Single by Romeo Void

from the album Benefactor
- Released: November 1982
- Genre: Post-punk; new wave; dance-rock; disco-punk;
- Length: 3:26 (album and 7" version) 6:06 (EP and 12" version)
- Label: Columbia
- Songwriters: Debora Iyall; Peter Woods; Frank Zincavage; Benjamin Bossi; Larry Carter;
- Producers: Ric Ocasek; Ian Taylor;

Romeo Void singles chronology
| "White Sweater" (1981) | "Never Say Never" (1982) | "A Girl in Trouble (Is a Temporary Thing)" (1984) |

Audio sample
- file; help;

= Never Say Never (Romeo Void song) =

"Never Say Never" is a 1982 song by the new wave band Romeo Void. One of their best-known songs, "Never Say Never" was a favorite on early MTV, featuring a black-and-white music video that spoofs Jean-Luc Godard's Breathless. The song is driven by a throbbing, funky bassline and punctuated by jagged guitar and saxophone, incorporating post-punk influences. The song reached #17 on the Billboard Dance / Disco chart on the 27th of March 1982.
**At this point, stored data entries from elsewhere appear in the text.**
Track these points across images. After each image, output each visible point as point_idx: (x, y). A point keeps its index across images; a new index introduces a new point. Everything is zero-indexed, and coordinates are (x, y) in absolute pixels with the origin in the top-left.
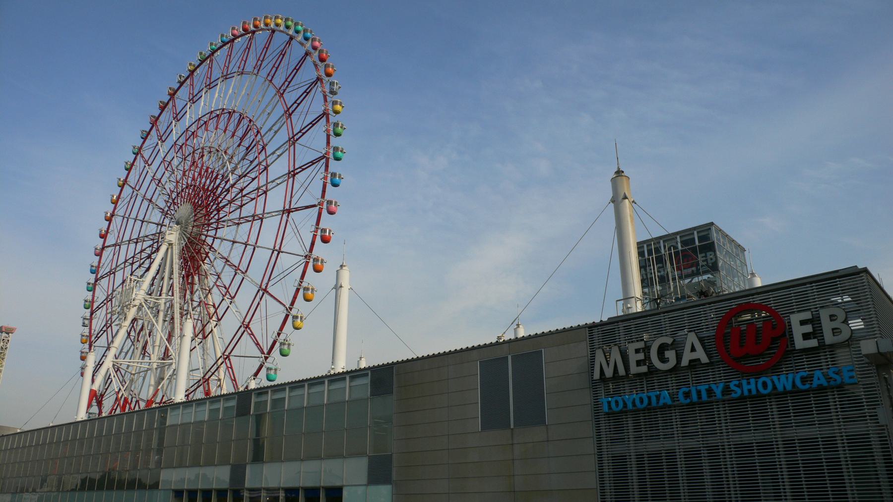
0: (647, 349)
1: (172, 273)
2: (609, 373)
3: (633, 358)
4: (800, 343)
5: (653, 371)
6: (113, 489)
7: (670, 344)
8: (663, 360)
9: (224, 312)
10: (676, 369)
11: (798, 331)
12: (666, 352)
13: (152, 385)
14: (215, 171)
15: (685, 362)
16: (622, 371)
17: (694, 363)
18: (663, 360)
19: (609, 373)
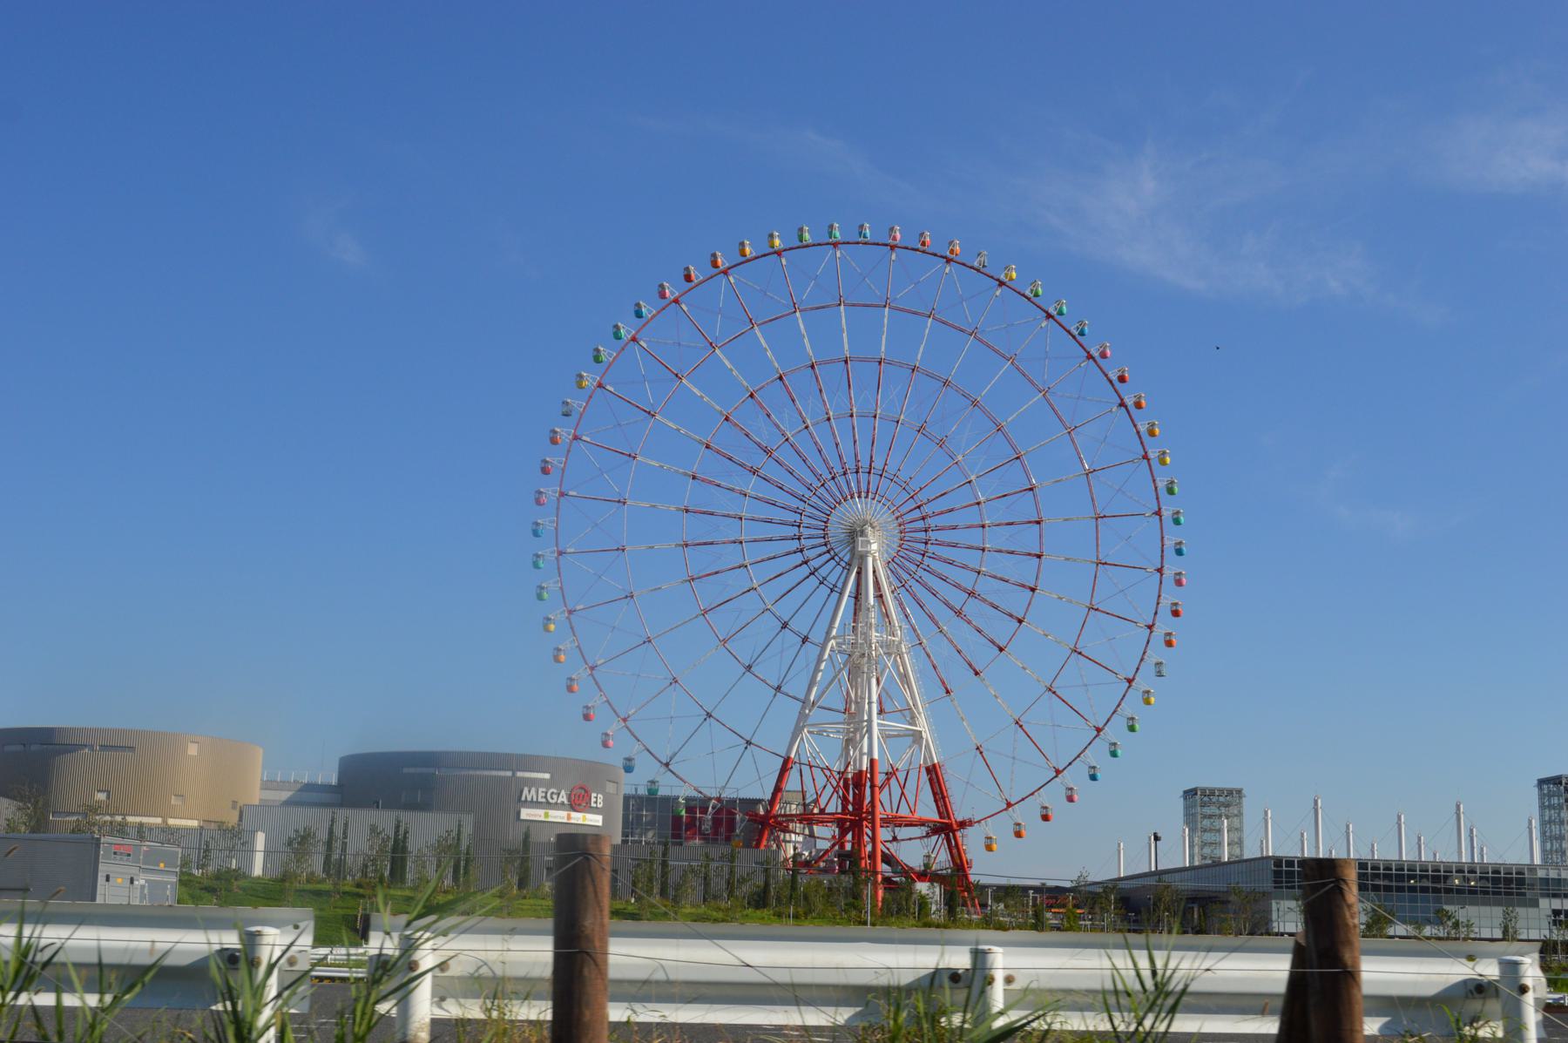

Originally released on an EP through 415 Records, "Never Say Never" was re-recorded for the band's second album and major label debut, Benefactor. The album version is more radio friendly, cutting the song's length almost in half and removing expletives.

==Composition==
Musically, the song has been described as post-punk, new wave, dance-rock, and disco-punk.

==Track listing==

7" single
| No. | Title | Length |
|---|---|---|
| 1. | "Never Say Never" | 3:26 |
| 2. | "Flashflood" | 4:56 |

==Personnel==
- Debora Iyall – vocals
- Peter Woods – guitar
- Benjamin Bossi – saxophone
- Frank Zincavage – bass
- Larry Carter – drums, percussion

==Chart positions==

| Chart (1982) | Peak position |
|---|---|
| US Billboard Dance Club Songs | 17 |
| US Billboard Top Tracks | 27 |

==Never Say Never (EP)==

Never Say Never is an EP by American new wave band Romeo Void, released in 1981. It was released on CD in 2006 by Wounded Bird Records, as four bonus tracks to their reissue of Benefactor.

Professional ratings
Review scores
| Source | Rating |
| AllMusic | Star Half star |
| Robert Christgau | B+ |

===Track listing===
All tracks by Debora Iyall, Peter Woods, Frank Zincavage, Benjamin Bossi and Larry Carter.
1. "Never Say Never" – 6:06
2. "In the Dark" – 4:33
3. "Present Tense" – 5:47
4. "Not Safe" – 3:57

==Appearances in media==

The song was featured in the 1984 film Reckless starring Aidan Quinn as a football star and renegade. Quinn's character takes over the school dance's DJ booth to play the single, much to the dismay of all his classmates. A dance sequence ensues with Quinn's character moshing about while a somewhat distraught Daryl Hannah tries to figure out how to dance with him.

A small segment of the song was featured in a scene of the film Dodgeball: A True Underdog Story. It also was included in the 2013 film The Wolf of Wall Street. In 2016, it was featured in the show Ash vs Evil Dead during a scene of the season two episode Trapped Inside.

The song was also featured in Grand Theft Auto: Vice City. It is heard in the game on the radio station Wave 103.

==Covers==
- In 2000 by Queens of the Stone Age, as a bonus track on the album Rated R. This cover was also featured on the soundtrack for the film The Punisher (2004).
- In 2009, the band Julien-K covered "Never Say Never" on their debut album Death to Analog, stylizing the song title as "Nvr Say Nvr".